=== What is being asked ===
If a line in the records below contains the word "Right", copy it out.

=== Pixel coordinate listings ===
↓↓↓

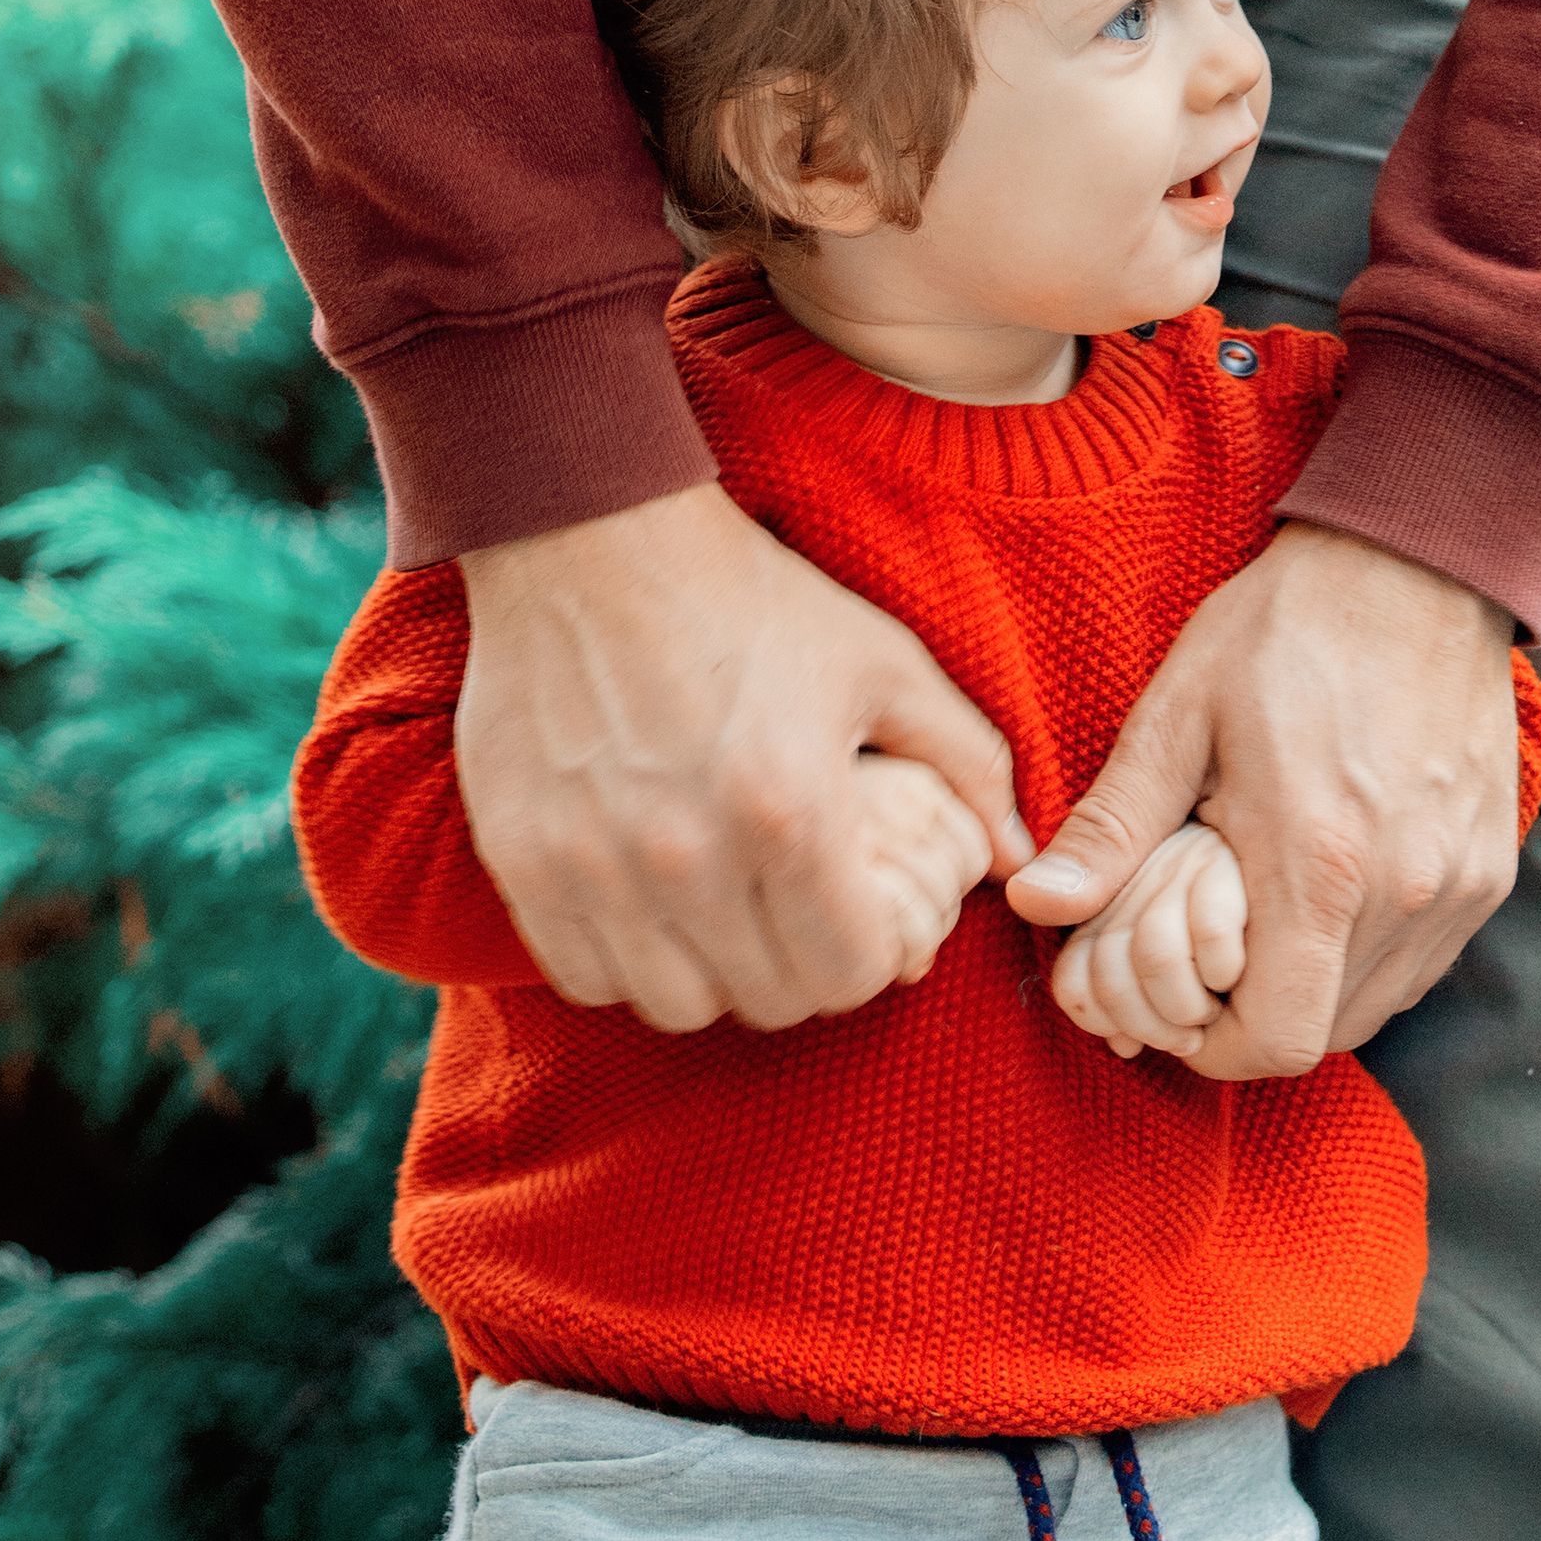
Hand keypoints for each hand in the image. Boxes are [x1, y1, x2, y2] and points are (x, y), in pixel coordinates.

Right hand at [458, 480, 1028, 1032]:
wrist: (587, 536)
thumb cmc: (749, 596)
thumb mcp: (882, 662)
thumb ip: (967, 764)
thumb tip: (1018, 854)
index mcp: (789, 812)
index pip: (846, 977)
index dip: (868, 962)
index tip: (861, 924)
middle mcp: (686, 857)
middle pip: (766, 1003)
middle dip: (801, 974)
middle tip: (799, 922)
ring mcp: (594, 865)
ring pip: (674, 1005)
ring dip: (713, 977)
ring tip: (724, 919)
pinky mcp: (522, 857)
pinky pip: (583, 975)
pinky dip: (626, 963)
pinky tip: (651, 910)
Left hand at [1007, 522, 1519, 1079]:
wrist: (1419, 562)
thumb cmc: (1286, 631)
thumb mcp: (1177, 716)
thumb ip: (1113, 828)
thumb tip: (1033, 904)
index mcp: (1317, 868)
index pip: (1275, 1043)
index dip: (1214, 1048)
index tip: (1179, 1006)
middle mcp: (1403, 895)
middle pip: (1324, 1039)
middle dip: (1255, 1023)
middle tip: (1210, 961)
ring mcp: (1459, 889)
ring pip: (1376, 1009)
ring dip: (1314, 993)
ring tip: (1265, 923)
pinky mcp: (1490, 871)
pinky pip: (1420, 963)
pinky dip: (1367, 959)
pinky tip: (1326, 895)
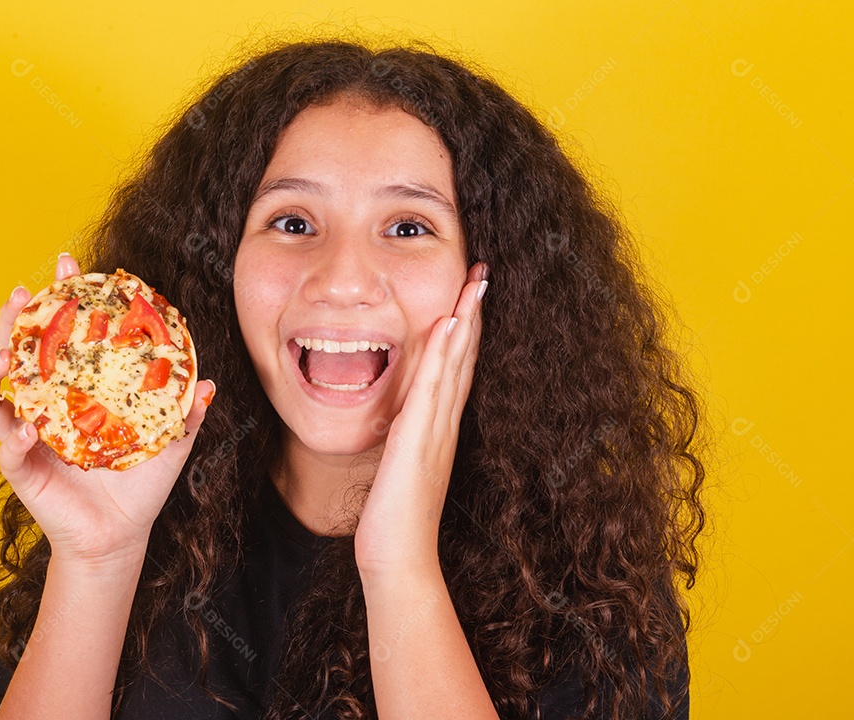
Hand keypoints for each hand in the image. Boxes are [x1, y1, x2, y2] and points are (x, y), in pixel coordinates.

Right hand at [0, 254, 213, 567]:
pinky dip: (11, 439)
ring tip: (2, 356)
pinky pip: (5, 450)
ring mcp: (26, 434)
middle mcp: (44, 405)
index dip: (61, 300)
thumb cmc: (140, 484)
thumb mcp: (170, 443)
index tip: (69, 267)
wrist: (120, 535)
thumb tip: (209, 382)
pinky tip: (25, 431)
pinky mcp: (20, 469)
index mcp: (75, 389)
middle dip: (14, 319)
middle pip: (17, 352)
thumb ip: (185, 413)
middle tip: (20, 293)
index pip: (62, 336)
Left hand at [353, 261, 486, 581]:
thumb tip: (402, 425)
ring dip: (466, 320)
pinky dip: (445, 354)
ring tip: (475, 280)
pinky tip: (449, 323)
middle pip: (464, 358)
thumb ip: (406, 443)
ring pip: (455, 365)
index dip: (465, 330)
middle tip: (482, 272)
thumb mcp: (401, 469)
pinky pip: (434, 387)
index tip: (470, 295)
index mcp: (438, 429)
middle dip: (473, 313)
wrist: (398, 557)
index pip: (456, 369)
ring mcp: (435, 429)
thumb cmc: (395, 520)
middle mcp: (443, 424)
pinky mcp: (419, 438)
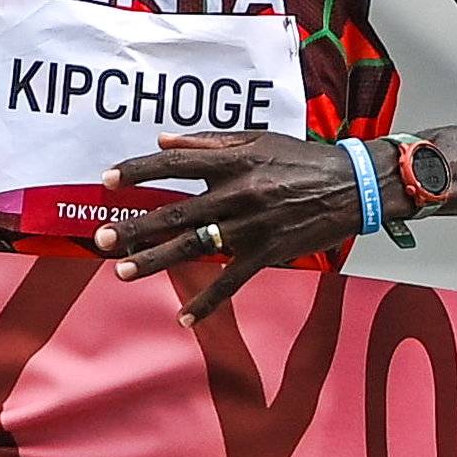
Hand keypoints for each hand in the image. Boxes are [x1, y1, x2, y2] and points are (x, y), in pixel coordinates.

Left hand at [96, 133, 367, 321]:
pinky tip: (184, 318)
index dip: (138, 171)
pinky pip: (231, 282)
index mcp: (232, 161)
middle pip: (175, 213)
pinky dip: (208, 302)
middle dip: (135, 227)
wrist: (355, 187)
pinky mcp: (268, 253)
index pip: (173, 164)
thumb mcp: (257, 139)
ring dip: (156, 261)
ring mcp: (251, 227)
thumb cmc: (304, 159)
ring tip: (123, 272)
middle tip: (102, 238)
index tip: (107, 182)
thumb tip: (163, 140)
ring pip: (195, 247)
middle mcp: (237, 193)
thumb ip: (208, 141)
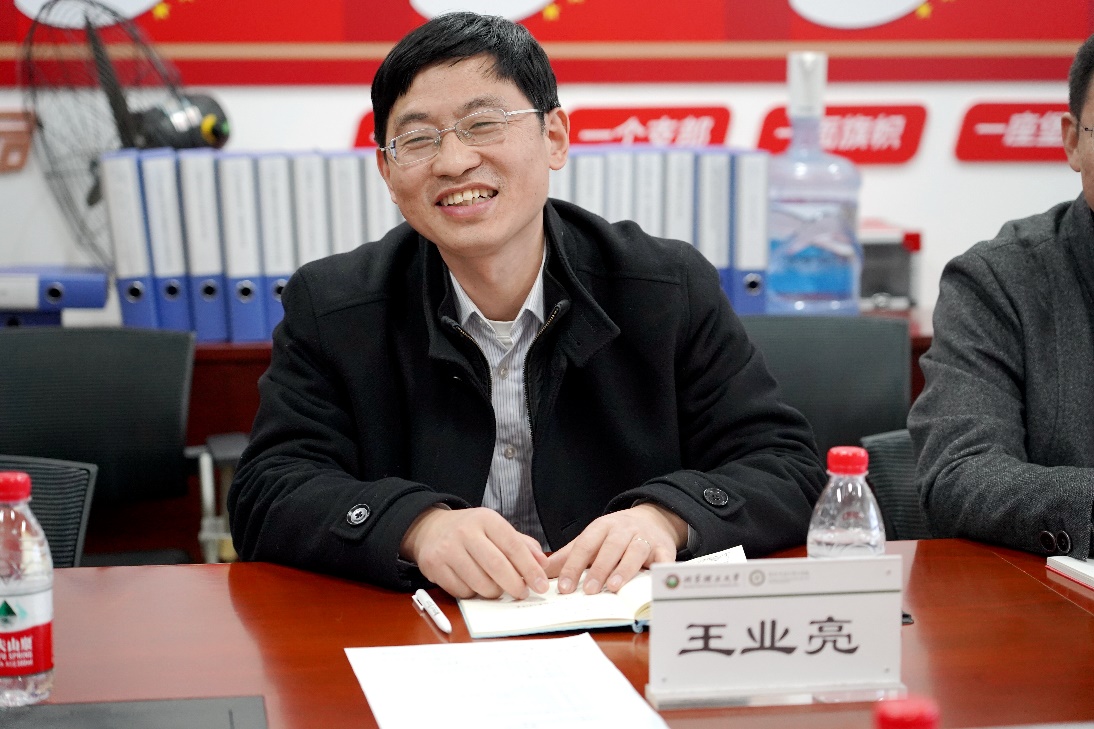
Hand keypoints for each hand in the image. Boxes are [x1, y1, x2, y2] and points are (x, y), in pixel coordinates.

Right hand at [400, 507, 548, 599]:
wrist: (430, 528)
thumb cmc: (470, 531)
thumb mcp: (496, 528)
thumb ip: (522, 545)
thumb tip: (543, 564)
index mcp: (486, 519)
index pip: (513, 546)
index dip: (530, 568)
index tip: (541, 585)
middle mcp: (465, 532)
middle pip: (496, 566)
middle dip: (515, 585)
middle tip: (524, 594)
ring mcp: (447, 549)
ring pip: (480, 582)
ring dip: (494, 592)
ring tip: (498, 588)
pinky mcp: (434, 566)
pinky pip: (462, 591)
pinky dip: (474, 594)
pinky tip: (475, 585)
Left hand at [544, 503, 686, 594]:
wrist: (652, 519)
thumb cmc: (615, 536)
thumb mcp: (591, 540)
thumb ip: (568, 556)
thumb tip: (541, 572)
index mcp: (602, 527)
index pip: (585, 546)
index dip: (573, 566)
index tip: (564, 587)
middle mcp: (624, 530)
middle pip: (610, 547)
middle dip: (599, 569)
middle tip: (589, 590)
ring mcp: (645, 538)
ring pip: (635, 551)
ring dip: (624, 569)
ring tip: (614, 587)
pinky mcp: (664, 548)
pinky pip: (664, 558)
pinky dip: (661, 569)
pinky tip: (655, 581)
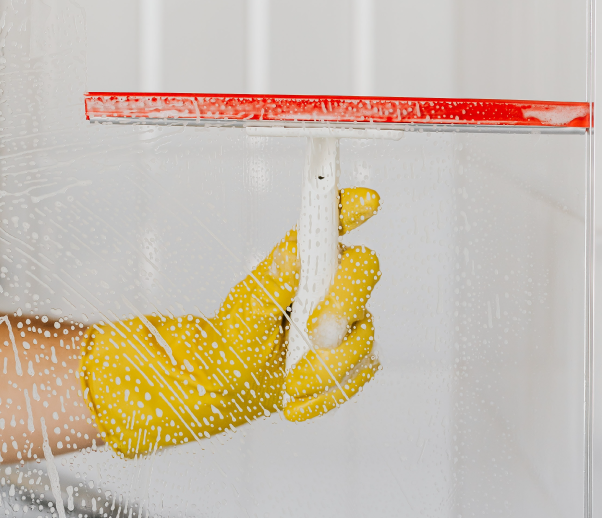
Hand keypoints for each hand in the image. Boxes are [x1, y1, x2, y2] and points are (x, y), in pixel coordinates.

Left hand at [79, 188, 381, 456]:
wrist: (232, 384)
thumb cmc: (238, 336)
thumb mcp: (246, 309)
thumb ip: (273, 283)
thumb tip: (294, 253)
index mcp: (305, 259)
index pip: (333, 222)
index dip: (352, 207)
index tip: (368, 199)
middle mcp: (332, 282)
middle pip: (363, 272)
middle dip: (344, 304)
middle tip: (315, 333)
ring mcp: (350, 320)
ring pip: (363, 334)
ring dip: (325, 366)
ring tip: (290, 383)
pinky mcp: (356, 357)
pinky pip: (358, 374)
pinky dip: (327, 394)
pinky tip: (297, 402)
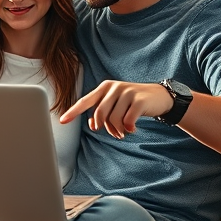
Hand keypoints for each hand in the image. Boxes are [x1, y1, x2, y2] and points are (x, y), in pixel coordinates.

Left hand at [59, 80, 173, 138]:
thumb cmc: (132, 102)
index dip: (73, 111)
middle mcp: (114, 87)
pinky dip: (129, 129)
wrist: (159, 96)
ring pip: (114, 118)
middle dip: (105, 127)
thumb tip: (92, 124)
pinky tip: (133, 129)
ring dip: (118, 130)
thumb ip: (102, 111)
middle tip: (115, 134)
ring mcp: (127, 92)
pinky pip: (128, 120)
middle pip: (100, 114)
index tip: (62, 121)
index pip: (85, 101)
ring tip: (124, 132)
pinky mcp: (139, 100)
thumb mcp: (115, 104)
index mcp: (104, 88)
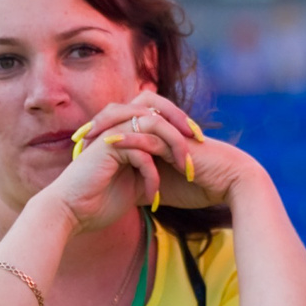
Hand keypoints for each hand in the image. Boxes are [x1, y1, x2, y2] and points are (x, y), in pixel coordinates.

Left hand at [69, 89, 250, 215]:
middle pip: (122, 113)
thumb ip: (142, 182)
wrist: (229, 185)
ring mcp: (169, 129)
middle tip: (76, 139)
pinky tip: (108, 145)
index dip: (100, 133)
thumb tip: (121, 192)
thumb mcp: (162, 186)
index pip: (121, 125)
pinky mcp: (176, 138)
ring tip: (85, 140)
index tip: (77, 150)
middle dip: (97, 124)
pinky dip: (127, 138)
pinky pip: (148, 134)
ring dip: (106, 127)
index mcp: (156, 134)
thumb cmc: (200, 186)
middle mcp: (161, 126)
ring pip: (132, 118)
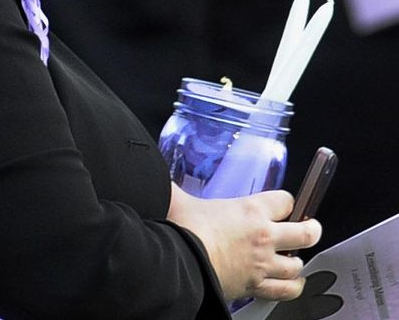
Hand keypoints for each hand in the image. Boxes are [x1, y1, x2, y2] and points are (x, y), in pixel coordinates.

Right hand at [168, 183, 321, 301]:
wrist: (181, 261)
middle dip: (311, 230)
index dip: (286, 201)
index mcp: (251, 209)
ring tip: (294, 259)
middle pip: (305, 233)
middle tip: (310, 228)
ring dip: (298, 262)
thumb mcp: (181, 200)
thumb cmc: (183, 229)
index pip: (285, 201)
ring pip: (297, 265)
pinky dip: (291, 288)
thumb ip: (178, 191)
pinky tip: (290, 284)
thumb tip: (164, 186)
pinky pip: (284, 291)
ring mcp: (262, 264)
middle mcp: (263, 236)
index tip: (284, 204)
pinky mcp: (256, 287)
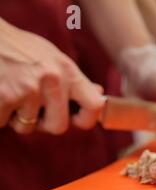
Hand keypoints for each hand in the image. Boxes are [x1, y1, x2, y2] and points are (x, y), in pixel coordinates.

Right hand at [0, 19, 104, 133]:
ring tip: (9, 92)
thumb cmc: (16, 47)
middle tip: (29, 108)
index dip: (86, 119)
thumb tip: (99, 94)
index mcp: (68, 70)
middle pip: (58, 126)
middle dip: (42, 124)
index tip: (75, 120)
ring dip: (15, 117)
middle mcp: (52, 80)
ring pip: (26, 127)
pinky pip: (3, 123)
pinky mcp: (4, 96)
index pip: (94, 105)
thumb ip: (72, 79)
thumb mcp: (50, 56)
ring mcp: (28, 89)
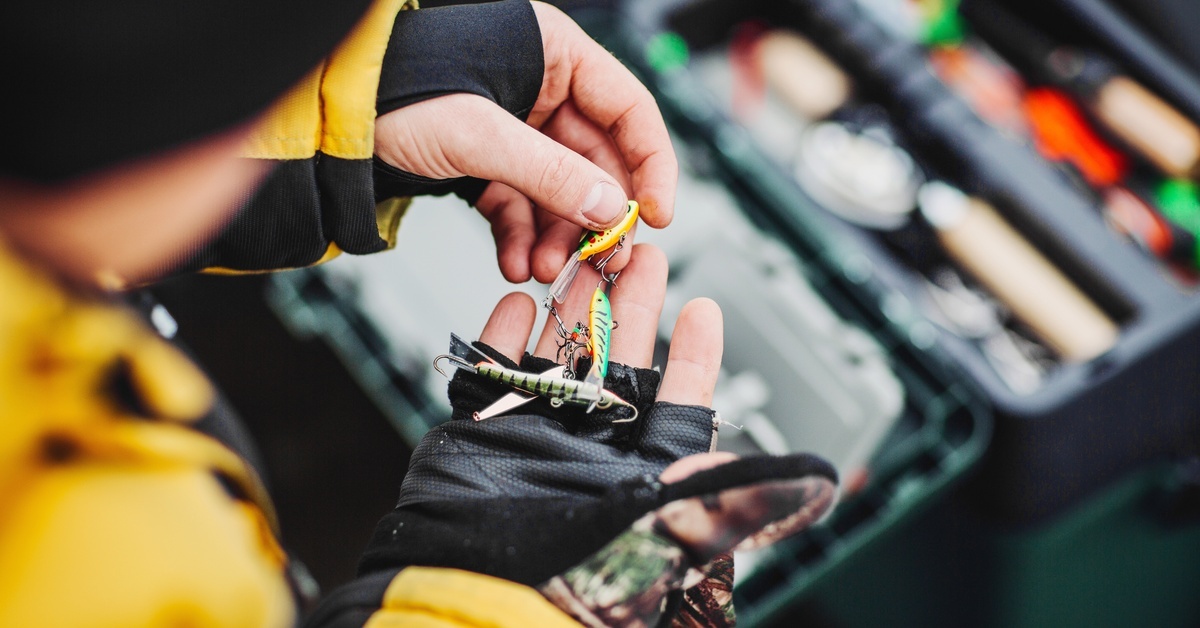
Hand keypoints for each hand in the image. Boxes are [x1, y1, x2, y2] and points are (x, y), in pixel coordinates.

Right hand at [355, 245, 837, 625]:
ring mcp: (534, 438)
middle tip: (639, 255)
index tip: (705, 308)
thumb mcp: (681, 520)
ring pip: (557, 357)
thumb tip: (822, 480)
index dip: (695, 355)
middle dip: (630, 307)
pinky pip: (493, 374)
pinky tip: (518, 299)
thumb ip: (744, 490)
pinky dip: (502, 336)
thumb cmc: (584, 567)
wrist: (485, 587)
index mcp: (642, 470)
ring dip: (571, 307)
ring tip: (585, 260)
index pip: (679, 403)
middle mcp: (592, 451)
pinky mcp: (481, 435)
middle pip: (617, 364)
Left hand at [374, 2, 676, 283]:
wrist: (325, 119)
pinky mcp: (485, 160)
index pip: (627, 109)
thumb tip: (612, 209)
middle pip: (595, 159)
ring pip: (558, 189)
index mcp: (553, 54)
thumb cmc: (392, 93)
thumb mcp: (477, 134)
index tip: (655, 216)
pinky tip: (515, 262)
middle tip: (602, 261)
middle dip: (594, 215)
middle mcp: (540, 87)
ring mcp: (513, 126)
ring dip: (557, 235)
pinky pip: (519, 202)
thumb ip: (550, 173)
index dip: (650, 164)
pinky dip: (520, 235)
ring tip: (547, 271)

↑↑↑

=== Solution to this exercise ===
Right hand at [458, 480, 1028, 1032]:
Right hand at [0, 254, 213, 567]:
Right hand at [400, 507, 548, 599]:
Right hand at [168, 183, 321, 301]:
Right hand at [0, 19, 104, 133]:
Right hand at [355, 245, 837, 625]:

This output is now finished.